The new decree follows Putin’s signing of an illegal federal ‘law’ on 18 March 2023 which tries to deny Ukrainians citizenship of their own country and reports of a presidential ‘decree’ based on this and aimed at hunting out those who continue to use their Ukrainian citizenship.  Kyiv has been swift in dismissing such measures and pointing out that such a ‘renunciation’ has no legal validity. 

It has long been clear that, as earlier in occupied Crimea, Russia is using various forms of coercion to force Ukrainians into accepting Russian citizenship.  According to Pavlo Lisiansky, Director of the Institute for Strategic Research and Security, Russia is also trying to force employees of all institutions and enterprises which are under Russian control to sign these ‘statements renouncing Ukrainian citizenship’. People are not being allowed to cross internal checkpoints, or the border between occupied parts of Ukraine and Russia without Russian citizenship and a signed ‘renunciation of Ukrainian citizenship.’

In addition, he says, the invaders have formed groups of security service officers who go around people’s apartments trying to coerce them into signing such ‘renunciation’. He says that cases have been recorded where local residents were detained after refusing to renounce their Ukrainian citizenship.
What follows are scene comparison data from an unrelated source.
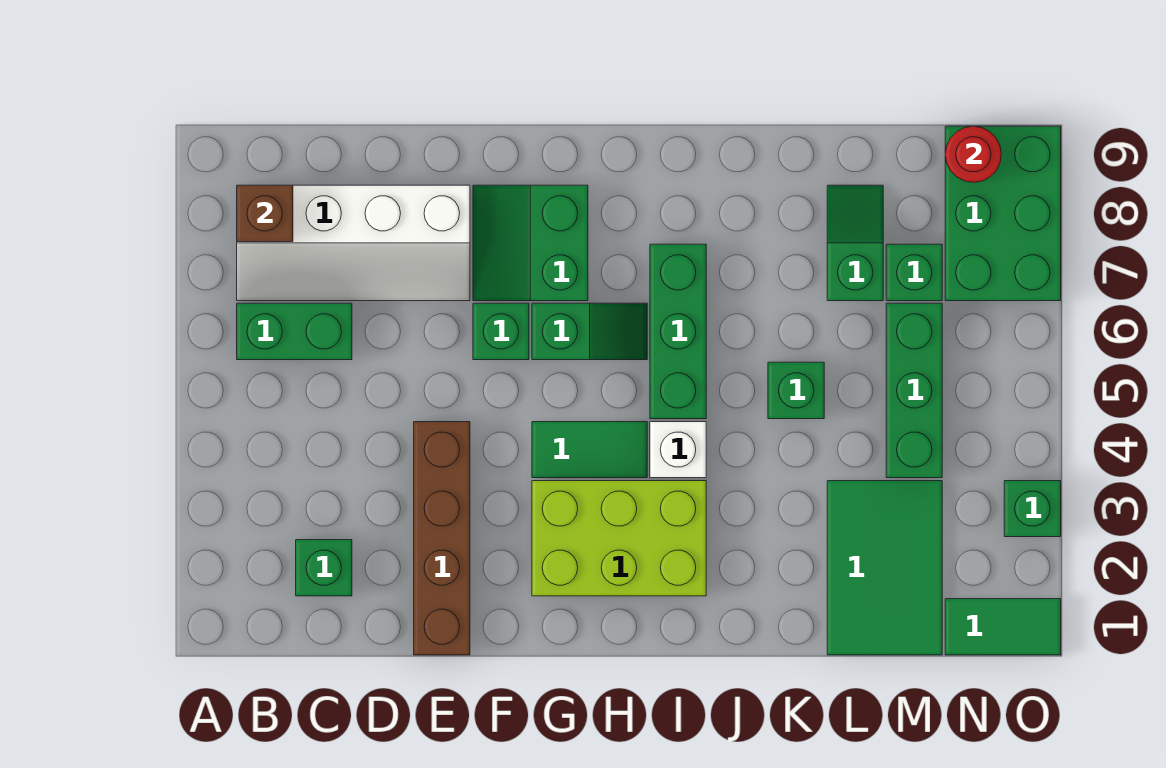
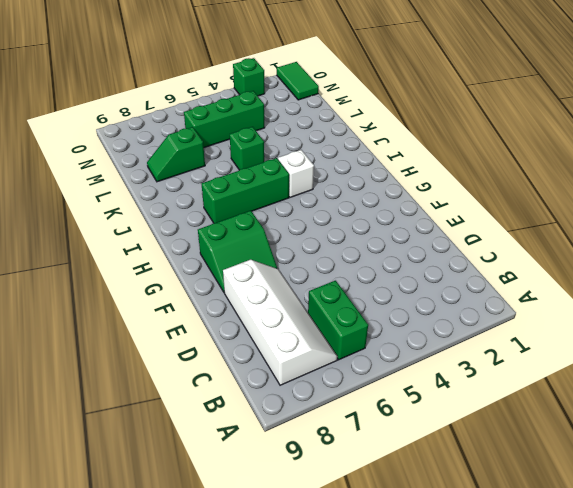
none -> green 1x1 brick [296,540,352,596]
none -> brown 1x4 brick [414,422,470,655]
none -> green 1x1 brick [473,303,529,360]

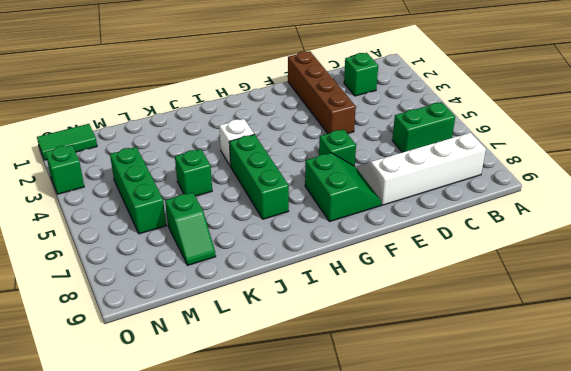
none -> lime 2x3 brick [532,481,706,596]
none -> green 1x2 tile [532,422,647,478]
none -> green 1x2 slope [532,303,647,360]

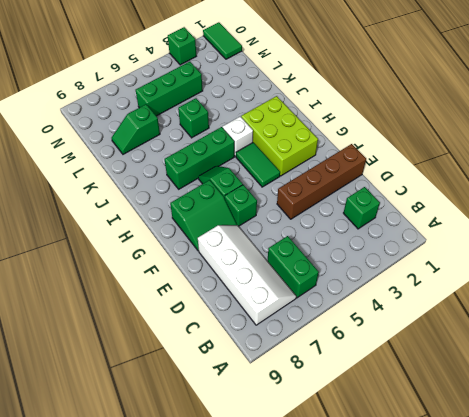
none -> green 2x3 tile [827,481,942,655]
none -> green 1x1 brick [886,244,942,301]
none -> green 2x3 brick [945,126,1061,301]

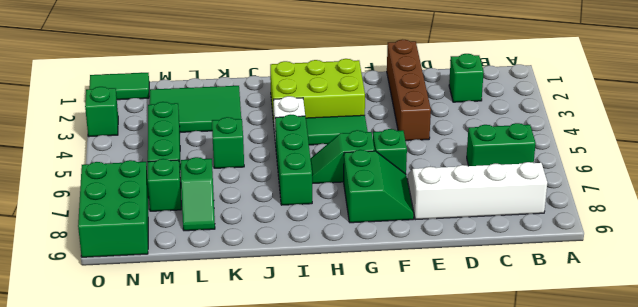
green 2x3 tile [150,86,241,132] -> green 2x3 tile turned to [827,481,942,655]
none -> brown 1x1 brick [237,185,293,242]
none -> red 1x1 round brick [945,126,1001,182]

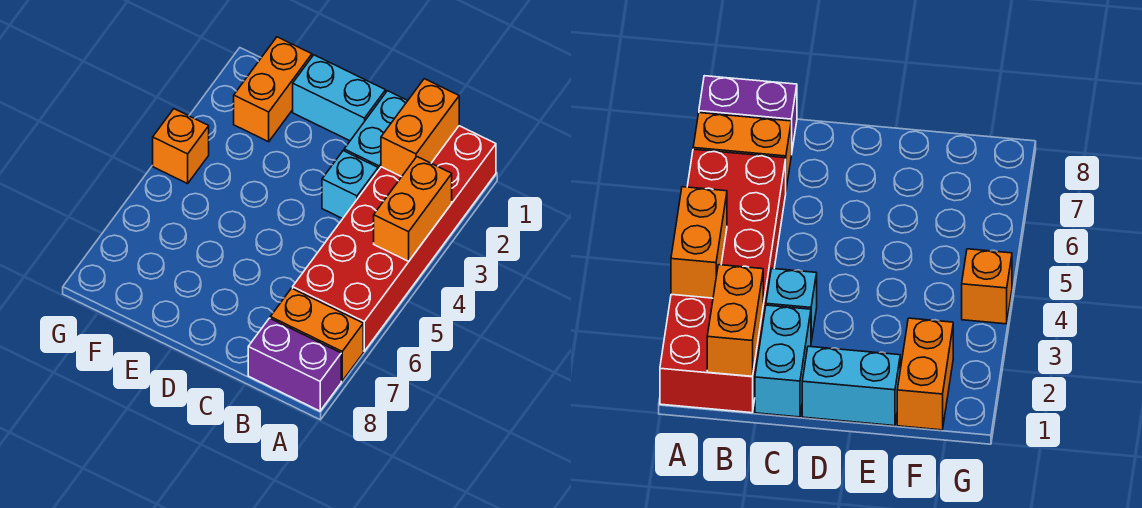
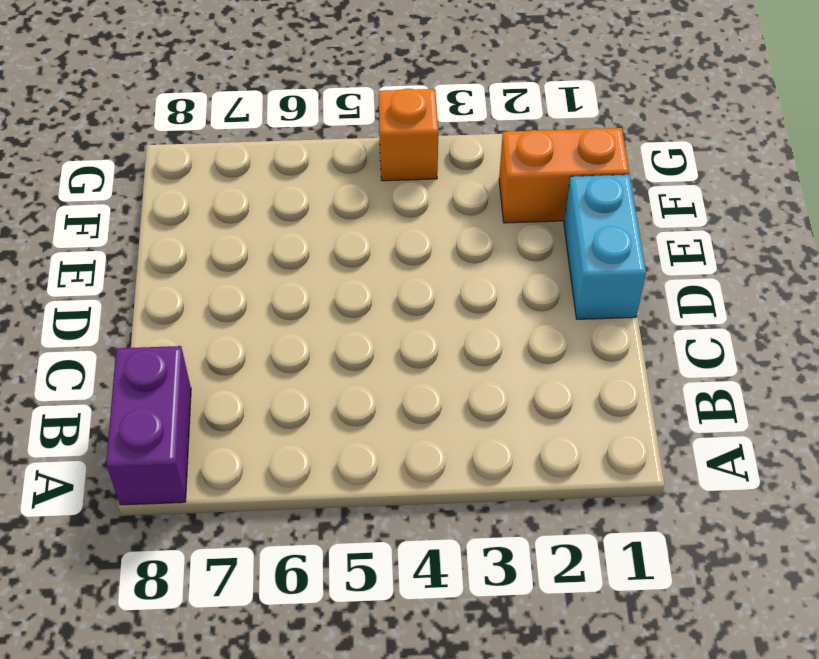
none -> red 2x6 brick [293,126,496,351]
none -> orange 1x2 brick [270,288,363,381]

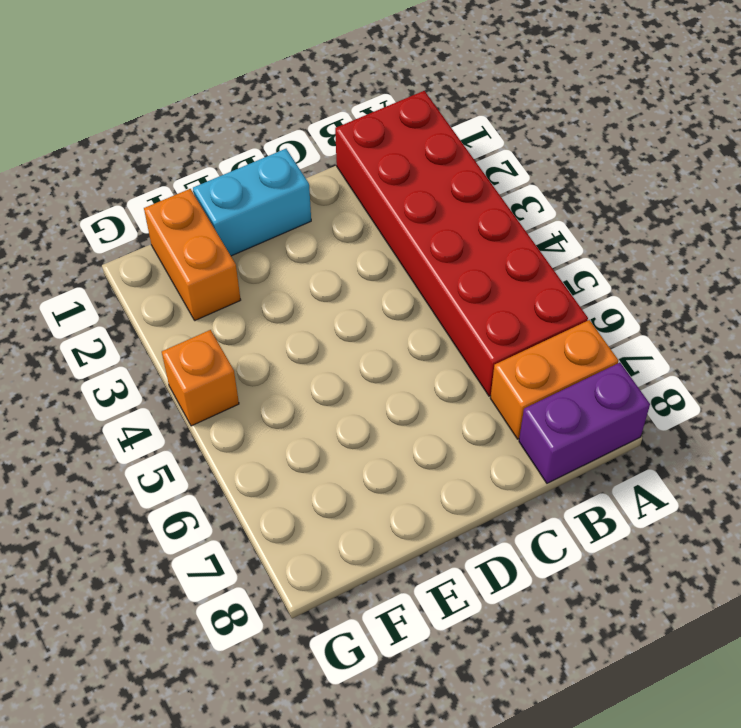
none -> cyan 1x2 brick [344,91,408,170]
none -> cyan 1x1 brick [322,151,378,219]

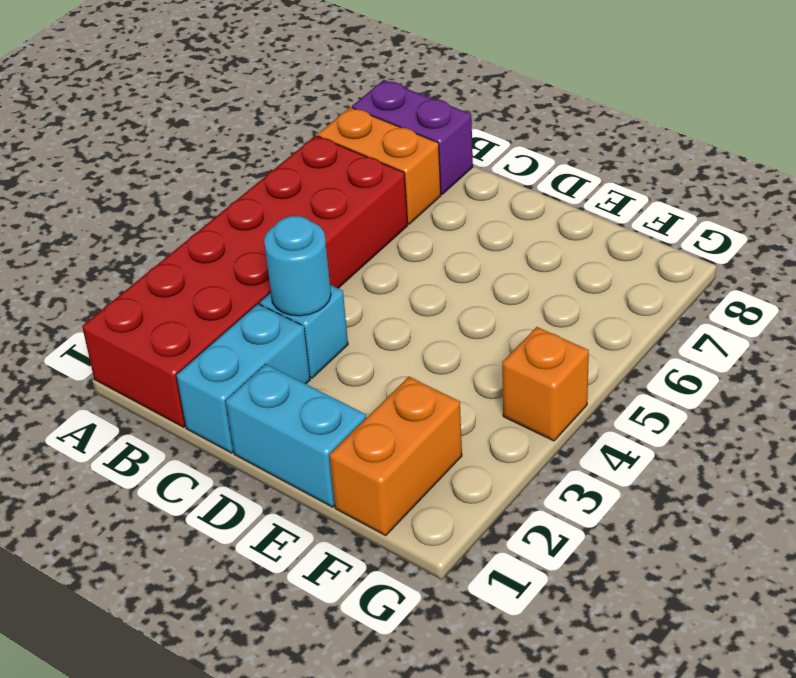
cyan 1x1 round brick [264,216,331,316] -> none
none -> orange 1x2 brick [374,157,452,261]
none -> orange 1x2 brick [381,79,459,177]

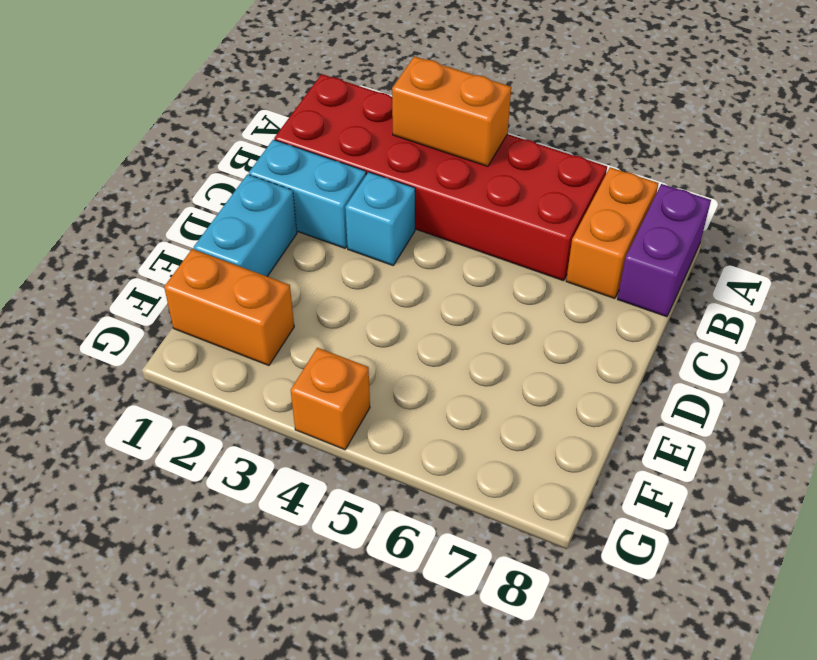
none -> orange 1x2 brick [381,79,459,177]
The coercion has been noted beyond Ukraine.  On 24 April, for example, the United Kingdom’s Defence Ministry wrote that “The authorities in occupied areas of Ukraine are almost certainly coercing the population to accept Russian Federation passports. <> Russia is using passports as a tool in the ‘Russification’ of the occupied areas, as it did in Donetsk and Luhansk before the February 2022 invasion.  Russia is likely expediating the integration of the occupied areas of Ukraine into the bureaucracy of the Russian Federation to help paint the invasion as a success, especially in the run-up to the 2024 presidential elections.”

Russia’s genocidal policy as far as Ukraine is concerned involves destroying Ukrainian identity. Another method used on more recently seized land, just as in occupied Crimea, has been to try to import Russian citizens in order to change the ethnic makeup of the population on occupied territory

Russia all but destroyed many cities in order to gain control of them (Mariupol; Sievierodonetsk; Lysychansk and other), and they are now encouraging Russians to settle there. Hanna Maliar, Adviser to Ukraine’s Minister of Defence, reports that the aggressor state is trying to change the ethnic makeup of land under occupation, and that such methods are most visible in Luhansk oblast.  She explains that the Russian government has initiated the mass migration of Russian citizens from remote regions of Russia where the standard of living is very low.

All of the above has already been seen in occupied Crimea, where the occupiers made it all but impossible to not accept Russian citizenship and have on many occasions deported or banned Crimean Tatars or other Ukrainians known for their opposition to Russian occupation, their human rights activities, etc. The measures in newly seized parts of Ukraine are more aggressive and openly lawless, probably because Russia’s attempts to impose its citizenship on such occupied territories have run up against widespread resistance.